### TO DO
1. In the opinion piece on motorist behavior and cyclist safety, what does the text call one of the biggest obstacles to getting more people to ride?
2. Carry on the opinion piece on motorist behavior and cyclist safety, picking up after its closing quotation.

START DOCUMENT SECTION

Behaviour change among Australian motorists should be the gold standard, the first port of call, the top of the agenda of all active transport road safety campaigns.

Because while selective speed limit reductions and separated infrastructure in areas prone to greater walking and cycling traffic are fine ideas, by definition they are highly localised solutions.

Conversely, behaviour change, attitude adjustment or societal maturity – call it what you will – would provide benefits across the board, on any road or region and in a 110kmh, area the same as in a school speed zone.

The localised solutions are effective and have been proven so across the world. But it is impossible for them to be instituted across the entire transportation network of our sprawling cities and throughout the vast area of South Australia. But, barring freeways, cyclists have the right and the need to use these roads the same as any other road user.

And, like any other road user, they have the right to feel safe while doing so. Feeling safe on the road is one of the biggest obstacles to getting more people to ride, which benefits all South Australians, including those who will continue to drive.

Knowing those around you see you, feel compassion and responsibility instead of animosity and intolerance and will prioritise your safety ahead of five seconds of time can only increase those feelings of safety and confidence, meaning complicated, expensive, often controversial solutions to road safety become less urgent and less frequently necessary.

“The reflexive animosity towards cyclists and indifference to their safety is just the latest prejudice that must be consigned to the dustbin of history.”

END DOCUMENT SECTION
START STORED DATA

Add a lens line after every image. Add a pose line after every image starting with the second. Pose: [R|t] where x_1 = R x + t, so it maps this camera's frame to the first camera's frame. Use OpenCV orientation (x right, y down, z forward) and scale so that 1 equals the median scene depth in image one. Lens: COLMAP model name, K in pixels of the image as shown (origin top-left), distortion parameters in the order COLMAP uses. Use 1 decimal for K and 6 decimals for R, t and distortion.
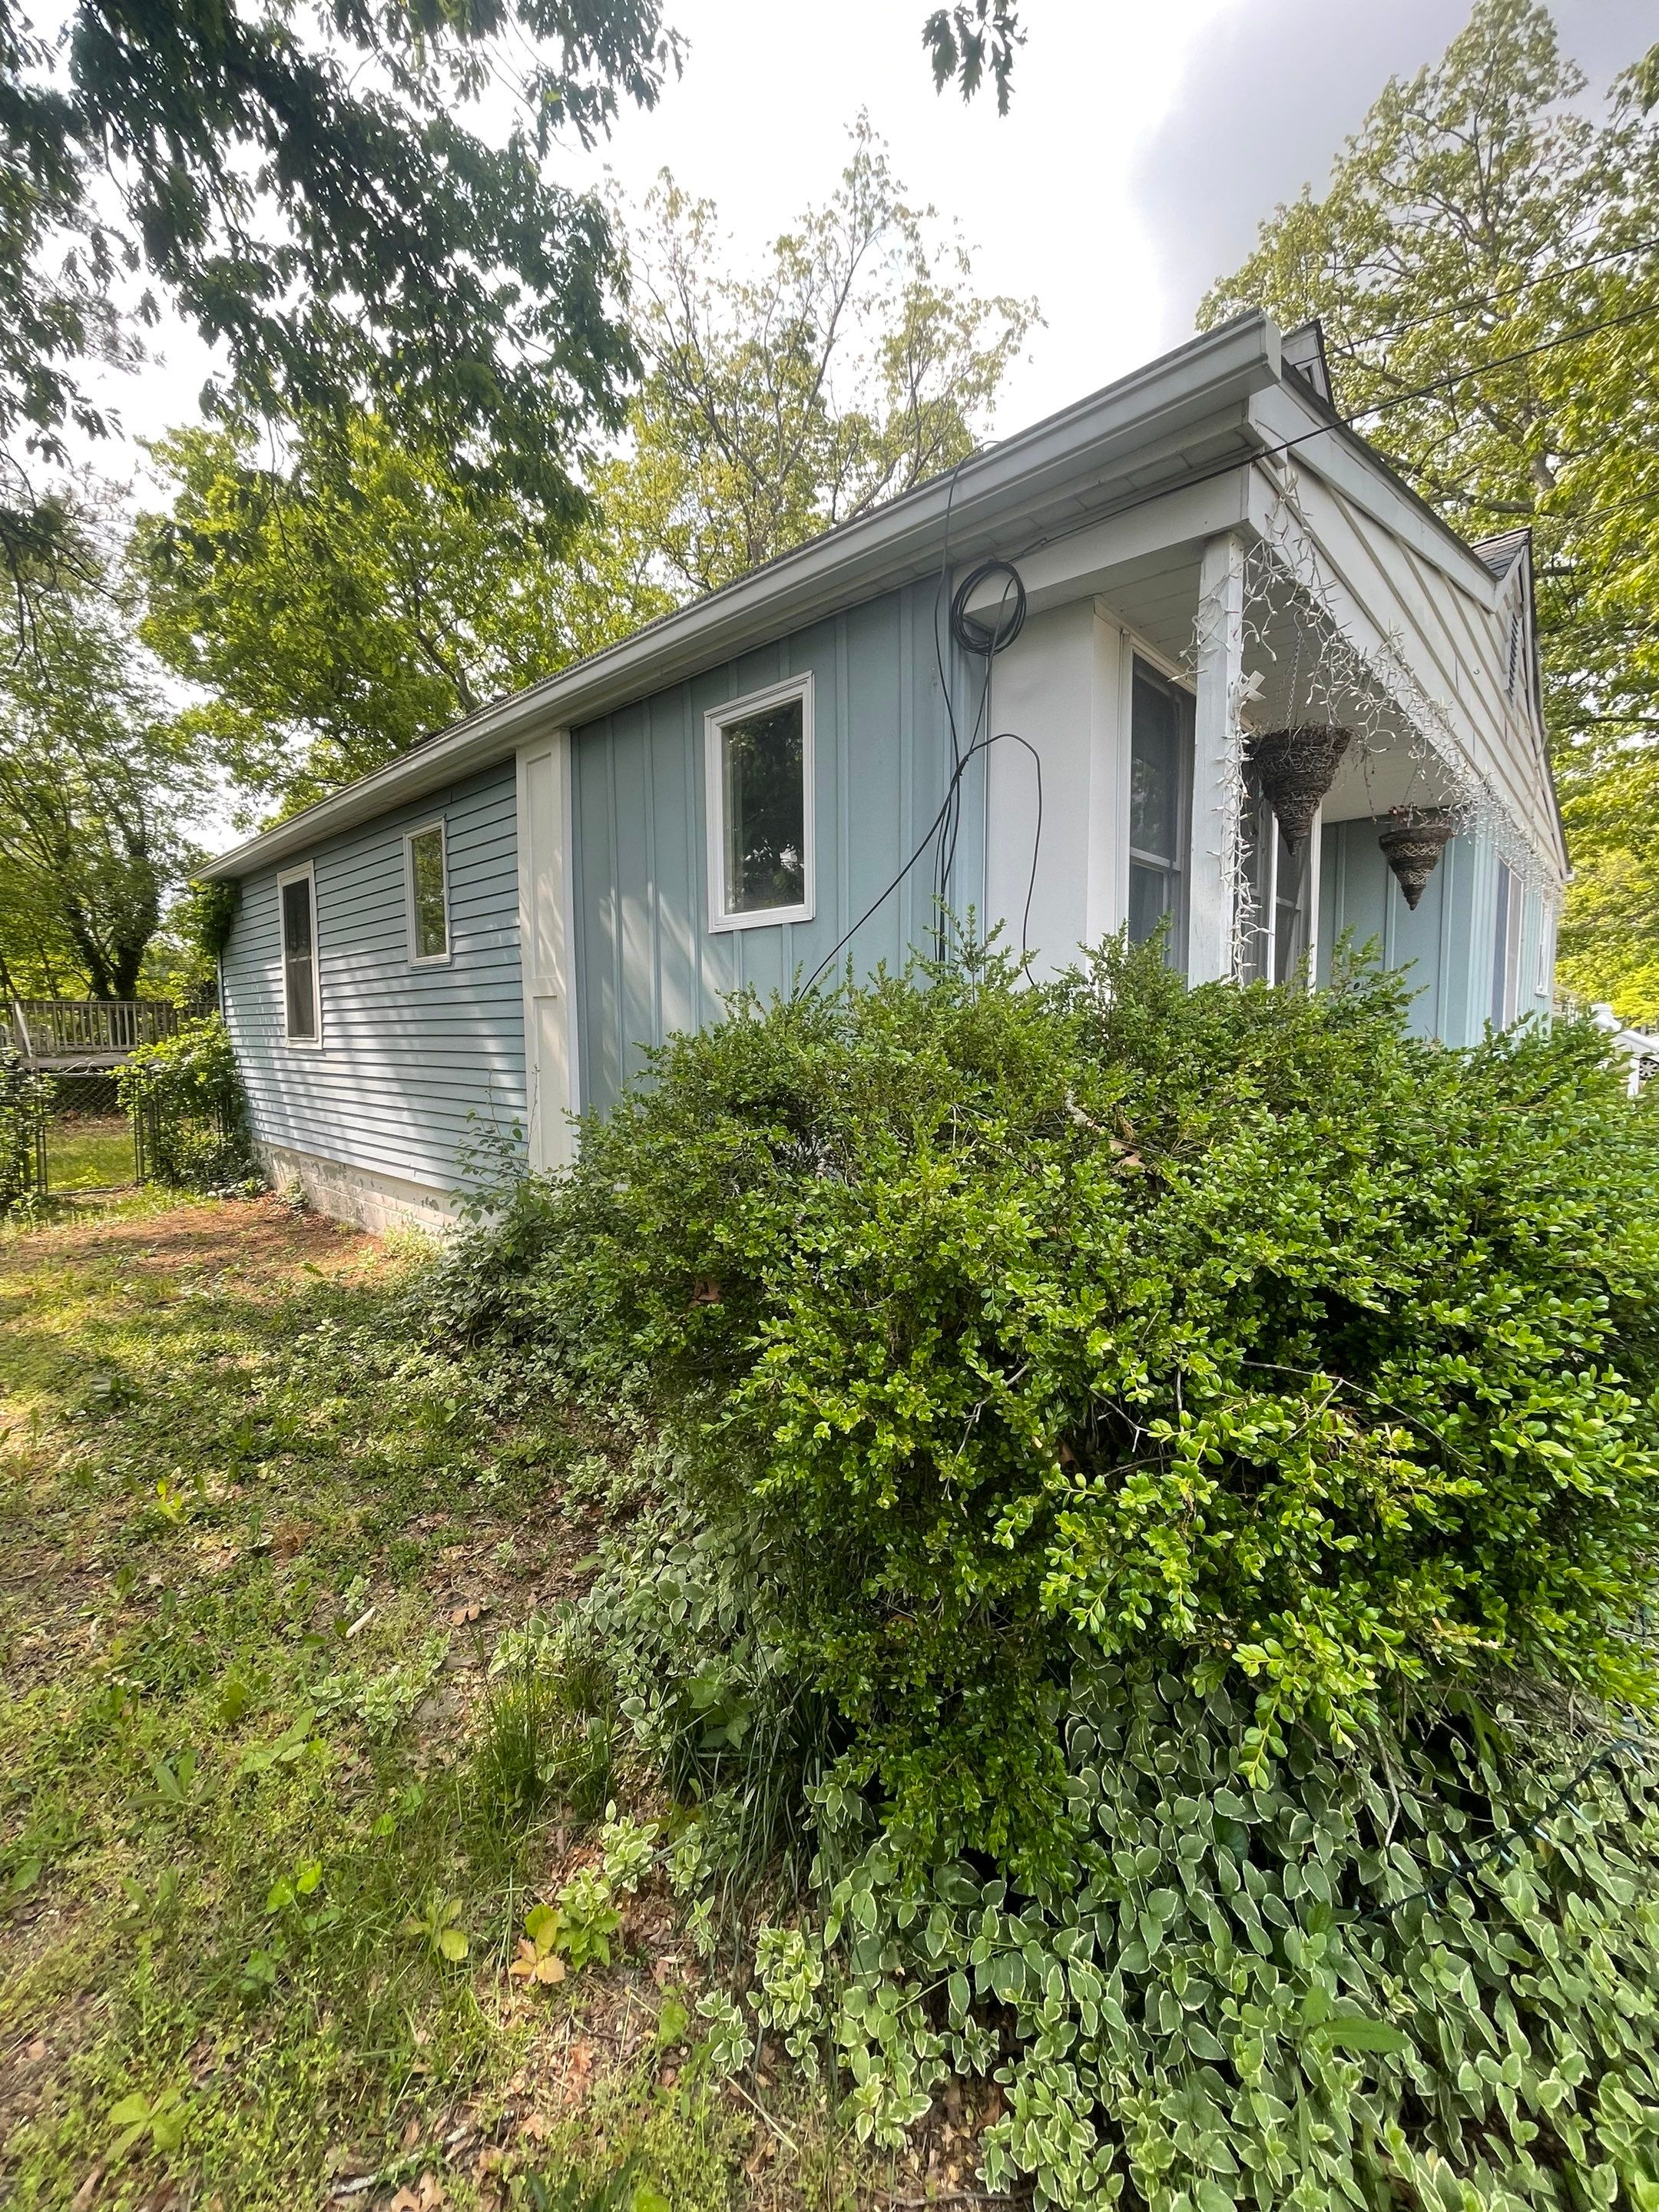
lens RADIAL K [[894.6, 0, 834.1], [0, 894.6, 1102.6], [0, 0, 1]] dist [0.015139, 0.000491]
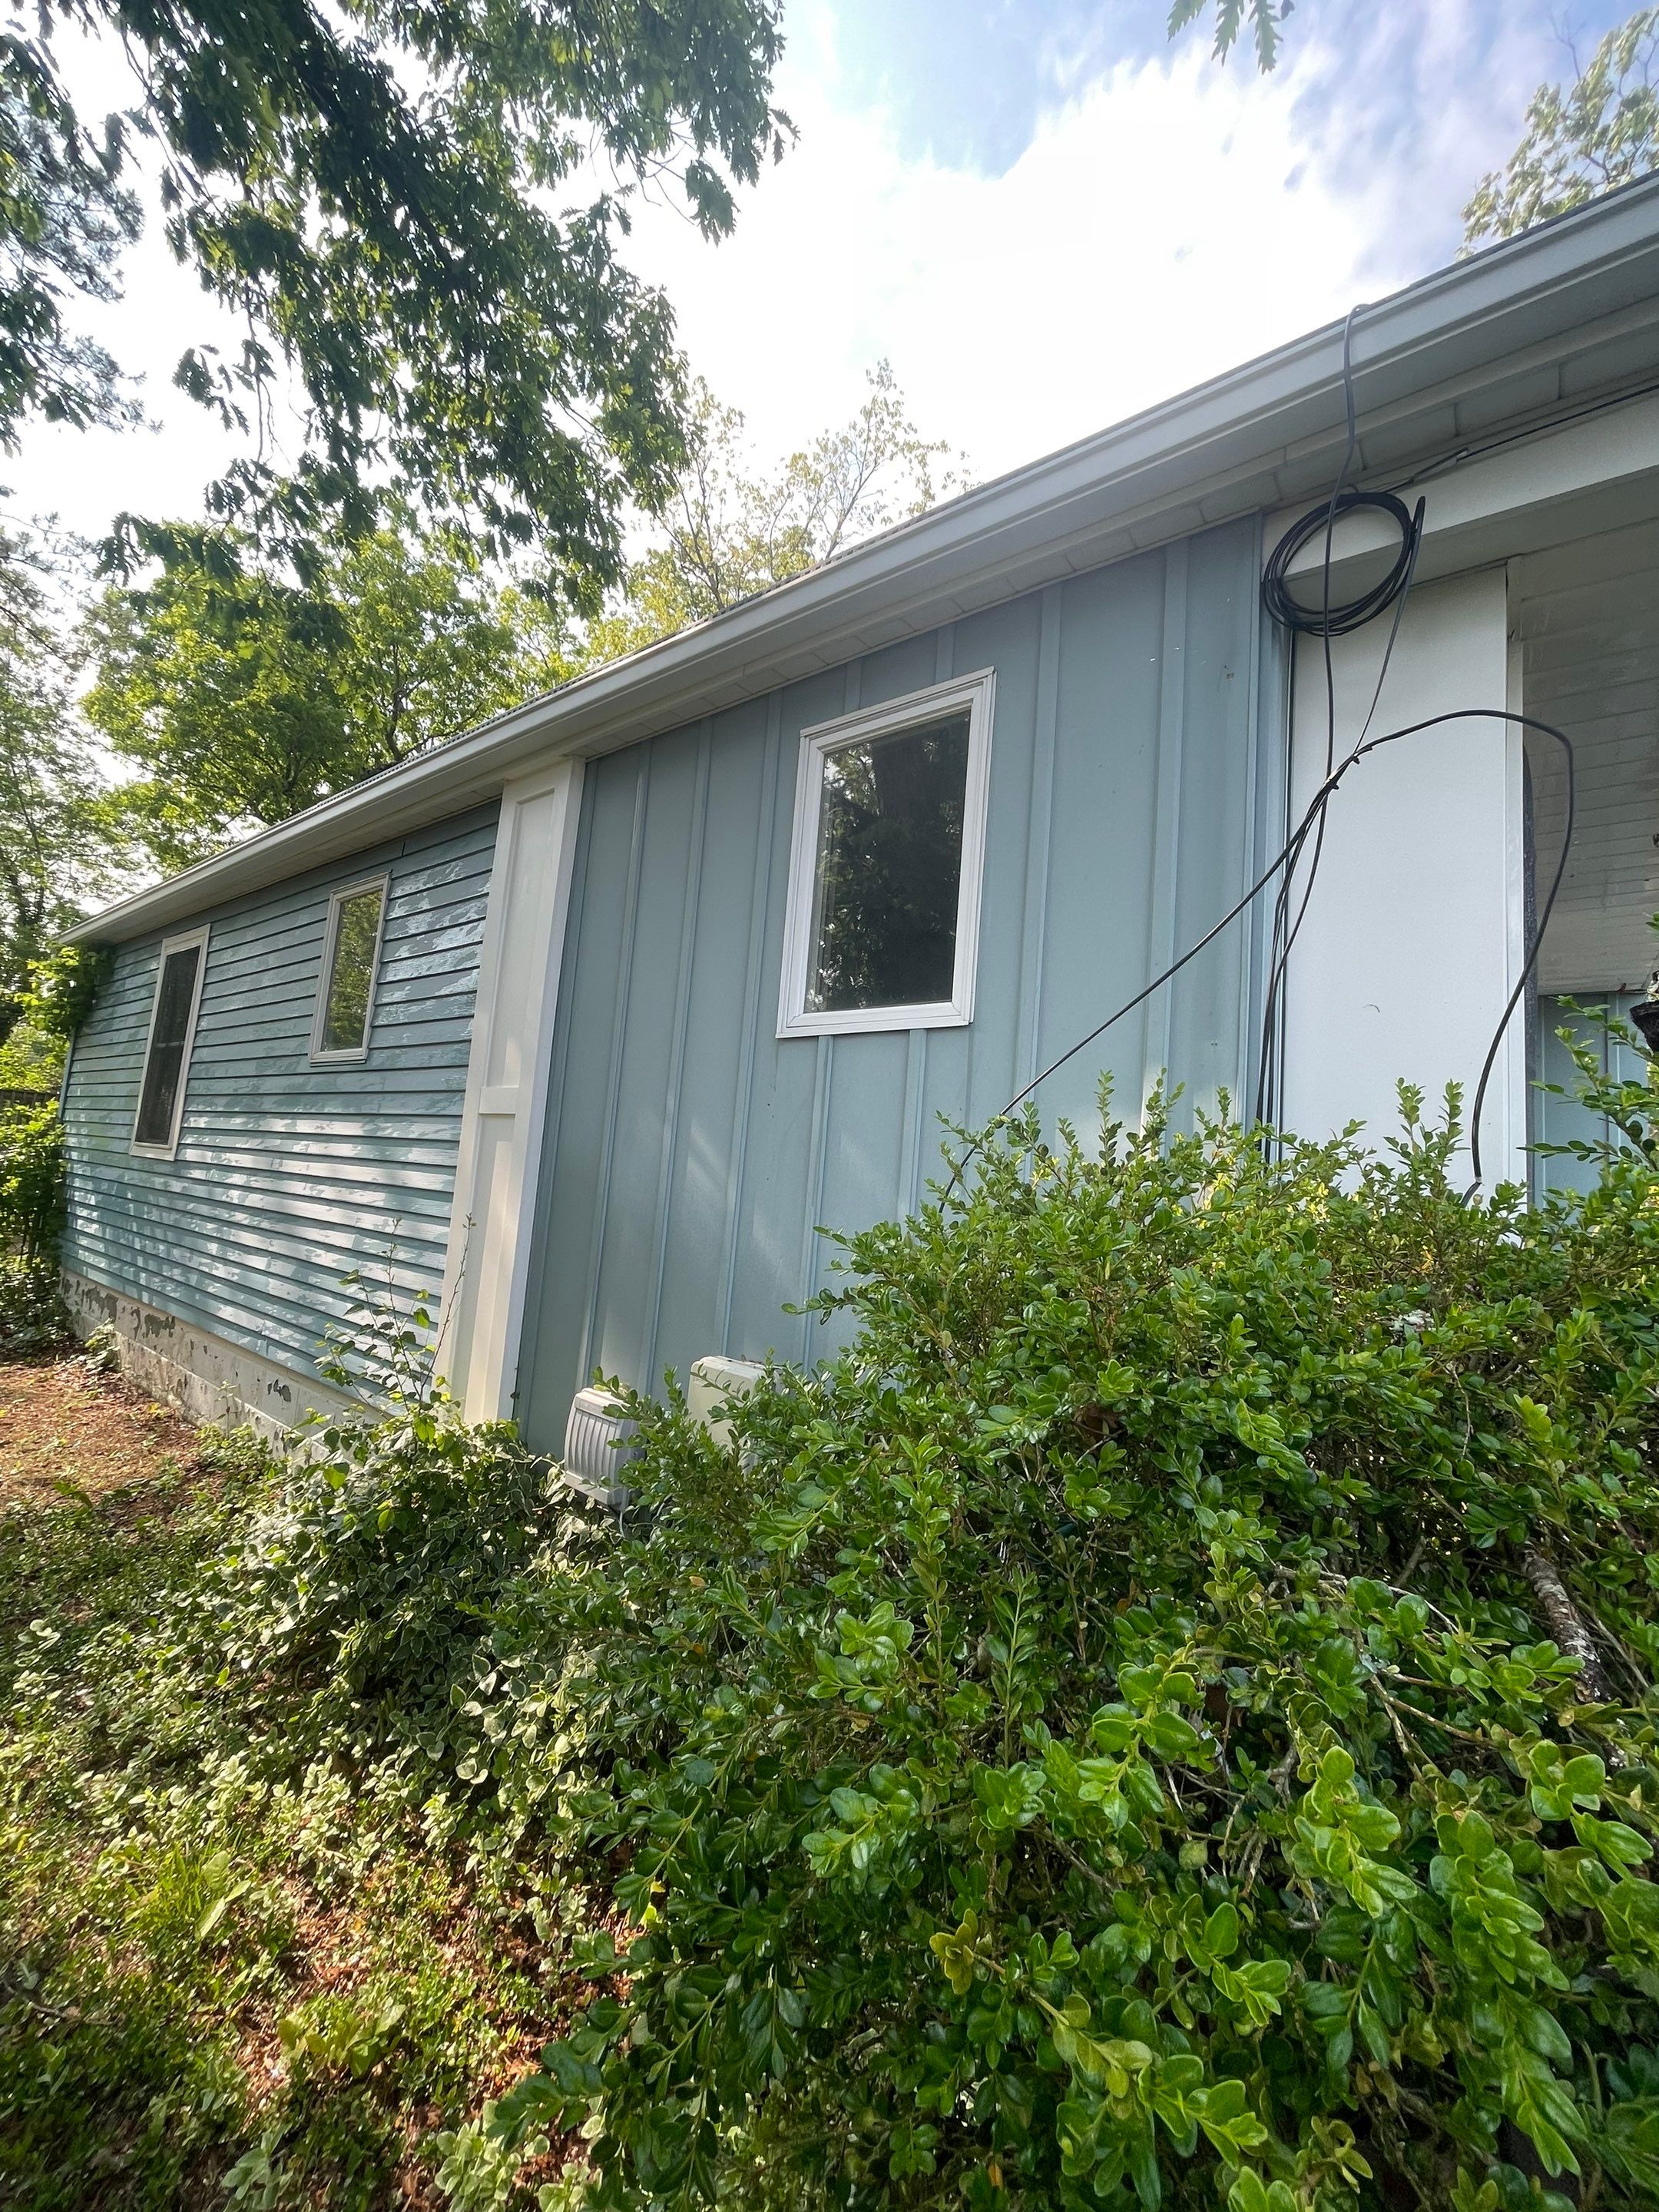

END STORED DATA

### ACTIVITY ANSWERS
1. Feeling safe on the road.

2.
We don’t need to reinvent the wheel, we just need to acknowledge that we all use many different types of wheels to make our way in life and all of us, regardless of size, speed or appearance, have the same right for consideration on our travels and to expect to reach our destination safely.

Bicycle SA will continue to advocate for more and better safe cycling infrastructure but we cannot ignore the reality that the existing transport environment could be made better, safer, calmer and more inviting for all its users if we could replicate previously successful campaigns that have united us rather than entrenched division.

Australia has matured a great deal over the decades. The banter, behaviour and prejudices that were prevalent and uncontroversial 30 or 40 years ago are now reviled and rightly so.

The reflexive animosity towards cyclists and indifference to their safety is just the latest prejudice that must be consigned to the dustbin of history. That time is now and the fervour to make it so must match that of those who so successfully advanced our community in years past.

And just like in years past, the benefit of doing so will be shared by all of us.